Summary of what we know:  (top)

From 11jun04 lband measurements. From 28oct04 measurements. General:

RESOLUTION:

    19Nov04: The birdies are coming from the dewar monitoring system (writeup to come).


14dec04: birdie seen with spectrum analyzer at 62.457 Mhz in the dome.  (top)

    On 14dec04 the birdie was being monitored with lband. It appeared at 15:52 (same time as previous day!). The textronix ybt250 spectrum analyzer was used to search for the birdie in the dome with a small whip antenna. The birdie was seen at 62.457 Mhz using the spectrum analyzer. It was up to 30 db above the noise floor using a10 Mhz bandwidth.  The image shows a screen dump of a dynamic spectrum of the birdie.


17jan05: The 60Mhz birdie, what it was and how we fixed it.. (top)

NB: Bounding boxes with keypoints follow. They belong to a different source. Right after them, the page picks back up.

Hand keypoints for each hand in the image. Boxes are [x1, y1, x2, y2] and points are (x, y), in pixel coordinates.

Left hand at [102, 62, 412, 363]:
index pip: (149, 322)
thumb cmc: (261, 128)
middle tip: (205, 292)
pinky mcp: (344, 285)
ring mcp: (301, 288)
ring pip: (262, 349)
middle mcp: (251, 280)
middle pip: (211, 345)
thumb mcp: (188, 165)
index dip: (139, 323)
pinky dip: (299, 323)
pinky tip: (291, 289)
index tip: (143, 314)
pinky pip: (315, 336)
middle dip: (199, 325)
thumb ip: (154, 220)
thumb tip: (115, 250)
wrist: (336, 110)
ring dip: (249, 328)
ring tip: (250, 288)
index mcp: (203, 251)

    The 60 Mhz biridie was rfi that produced harmonics close to 60 Mhz. They were seen in the lbw, alfa, and 430 Mhz receivers (the 327 receiver frequency range did not include 300 or 360 Mhz so it was not seen there).  These birdies were first noticed around may04. They were time variable. The interference would show up for awhile and then disappear only
to reappear later. Typical times would be 10 to 60 minutes when it would be always present. Another characteristic was that the birdies would drift in frequency. They could drift by 20 Mhz in 5 minutes and then settle down and remain constant. The  birdie drift  and the 60 Mhz spacing were used to identify the birdie as belonging to the 60 Mhz harmonics.

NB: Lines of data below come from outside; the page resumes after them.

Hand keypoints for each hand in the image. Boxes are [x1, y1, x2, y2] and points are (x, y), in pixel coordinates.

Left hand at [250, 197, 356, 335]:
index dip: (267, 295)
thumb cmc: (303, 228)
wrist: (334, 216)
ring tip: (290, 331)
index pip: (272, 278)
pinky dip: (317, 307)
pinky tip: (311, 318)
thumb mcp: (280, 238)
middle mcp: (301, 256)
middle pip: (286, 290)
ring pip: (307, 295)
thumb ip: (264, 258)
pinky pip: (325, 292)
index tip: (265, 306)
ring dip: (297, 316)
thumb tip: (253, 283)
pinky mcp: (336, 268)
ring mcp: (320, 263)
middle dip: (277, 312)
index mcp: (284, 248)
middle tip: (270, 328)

    High time resolution data taken while the birdies was present showed that the birdies  jumped by a few Mhz every 2.7 seconds. The jump would last for about 140 milliseconds and then it would return to the old frequency. 2.7 seconds is the time that it takes the dewar monitoring system to cycle through all the readings of a single receiver. Further tests showed that if the dewar monitor system was not cycling through the receivers, then the birdie remained but this jumping in frequency stopped. This pointed to the dewar monitoring system as the culprit.
 
    The dewar monitoring system is built into the post amp chassis's and the bias boxes for each receiver. The cables that control the receivers all run in parallel from the control device out to the post amp chassis and bias boxes. Using a portable spectrum analyzer and a small antenna we were able to see the birdie in the dome at 60 Mhz (although it was still variable).  After awhile we noticed that changing the cal configuration (correlated cal, uncorrelated cal, crossed cal..) could make the birdies start or stop (although not all the time).  This cal configuration is also in the post amp chassis. Eventually we narrowed the problem down to the sband wide (sbw) post amp chassis.

    The cal configuration control was using some high speed cmos chips. Some of the gates on the chips were not used and they had been left floating. Some of the configurations of the cals setups would also leave some high speed gates floating. It turns out that the floating gates were oscillating. The oscillations were many volts. Putting the antenna close to these chips showed oscillations 50+db above the noise floor ( the noise floor was probably a few 1000 K) and they continued through the 0 to 200 Mhz range.

    The solution was to ground all of the unused gates on the high speed chips (a better solution would be to remove all the
high speed chips since they are not really needed). Resistors were also added so that none of the cal configurations allowed any of the high speed gates to float. These changes on sbw got rid of the 60 Mhz birdie.

    When the chips were oscillating, they would couple to all of the lines leaving the sbw post amp chassis. The dewar monitoring cables would then fan out to all receivers and act as radiating antennas. The 140 millisecond long frequency jump every 2.7 seconds was probably caused when one of the addresses in the dewar monitoring read back was selected. This address must have been affecting the oscillating chips and caused the oscillation to jump in frequently

    Sbw was causing the oscillations, but all of the receivers have the same hardware circuitry (although the wiring for sbw looks  a bit of a mess!!). We are in the process of making the changes to all of the high speed chips in all of the post amp chassis so that this problem does not crop up in another receiver.